_What you will do_
Copy every line of the data below word for word, in the same order.

[A run of records]
□ □ □ □ □

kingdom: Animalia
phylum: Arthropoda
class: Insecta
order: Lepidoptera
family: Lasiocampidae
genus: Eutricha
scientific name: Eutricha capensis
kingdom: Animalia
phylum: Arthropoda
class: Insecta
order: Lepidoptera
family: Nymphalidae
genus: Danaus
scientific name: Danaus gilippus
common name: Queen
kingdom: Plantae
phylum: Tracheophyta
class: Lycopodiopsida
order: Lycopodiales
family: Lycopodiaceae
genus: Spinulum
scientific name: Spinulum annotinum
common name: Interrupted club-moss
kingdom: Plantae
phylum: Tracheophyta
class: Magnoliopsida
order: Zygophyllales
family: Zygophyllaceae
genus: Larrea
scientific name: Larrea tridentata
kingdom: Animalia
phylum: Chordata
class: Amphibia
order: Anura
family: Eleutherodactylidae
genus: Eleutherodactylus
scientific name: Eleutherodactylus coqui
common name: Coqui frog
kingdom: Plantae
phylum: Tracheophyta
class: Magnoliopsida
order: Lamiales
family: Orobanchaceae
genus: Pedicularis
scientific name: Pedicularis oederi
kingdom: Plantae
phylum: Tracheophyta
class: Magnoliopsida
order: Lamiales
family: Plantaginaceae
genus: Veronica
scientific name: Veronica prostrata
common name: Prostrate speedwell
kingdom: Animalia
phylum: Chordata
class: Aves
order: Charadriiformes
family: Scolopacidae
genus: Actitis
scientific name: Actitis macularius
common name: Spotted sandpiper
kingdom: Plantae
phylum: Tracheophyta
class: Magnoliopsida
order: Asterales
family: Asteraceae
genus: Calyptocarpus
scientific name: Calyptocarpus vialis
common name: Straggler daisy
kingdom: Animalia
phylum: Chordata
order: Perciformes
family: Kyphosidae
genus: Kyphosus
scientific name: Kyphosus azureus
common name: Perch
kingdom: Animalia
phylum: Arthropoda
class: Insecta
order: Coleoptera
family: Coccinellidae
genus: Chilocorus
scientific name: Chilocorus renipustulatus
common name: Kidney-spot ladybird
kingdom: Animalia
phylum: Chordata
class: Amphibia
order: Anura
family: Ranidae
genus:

□ □ □ □ □

_Output for this task_
kingdom: Animalia
phylum: Arthropoda
class: Insecta
order: Lepidoptera
family: Lasiocampidae
genus: Eutricha
scientific name: Eutricha capensis
kingdom: Animalia
phylum: Arthropoda
class: Insecta
order: Lepidoptera
family: Nymphalidae
genus: Danaus
scientific name: Danaus gilippus
common name: Queen
kingdom: Plantae
phylum: Tracheophyta
class: Lycopodiopsida
order: Lycopodiales
family: Lycopodiaceae
genus: Spinulum
scientific name: Spinulum annotinum
common name: Interrupted club-moss
kingdom: Plantae
phylum: Tracheophyta
class: Magnoliopsida
order: Zygophyllales
family: Zygophyllaceae
genus: Larrea
scientific name: Larrea tridentata
kingdom: Animalia
phylum: Chordata
class: Amphibia
order: Anura
family: Eleutherodactylidae
genus: Eleutherodactylus
scientific name: Eleutherodactylus coqui
common name: Coqui frog
kingdom: Plantae
phylum: Tracheophyta
class: Magnoliopsida
order: Lamiales
family: Orobanchaceae
genus: Pedicularis
scientific name: Pedicularis oederi
kingdom: Plantae
phylum: Tracheophyta
class: Magnoliopsida
order: Lamiales
family: Plantaginaceae
genus: Veronica
scientific name: Veronica prostrata
common name: Prostrate speedwell
kingdom: Animalia
phylum: Chordata
class: Aves
order: Charadriiformes
family: Scolopacidae
genus: Actitis
scientific name: Actitis macularius
common name: Spotted sandpiper
kingdom: Plantae
phylum: Tracheophyta
class: Magnoliopsida
order: Asterales
family: Asteraceae
genus: Calyptocarpus
scientific name: Calyptocarpus vialis
common name: Straggler daisy
kingdom: Animalia
phylum: Chordata
order: Perciformes
family: Kyphosidae
genus: Kyphosus
scientific name: Kyphosus azureus
common name: Perch
kingdom: Animalia
phylum: Arthropoda
class: Insecta
order: Coleoptera
family: Coccinellidae
genus: Chilocorus
scientific name: Chilocorus renipustulatus
common name: Kidney-spot ladybird
kingdom: Animalia
phylum: Chordata
class: Amphibia
order: Anura
family: Ranidae
genus:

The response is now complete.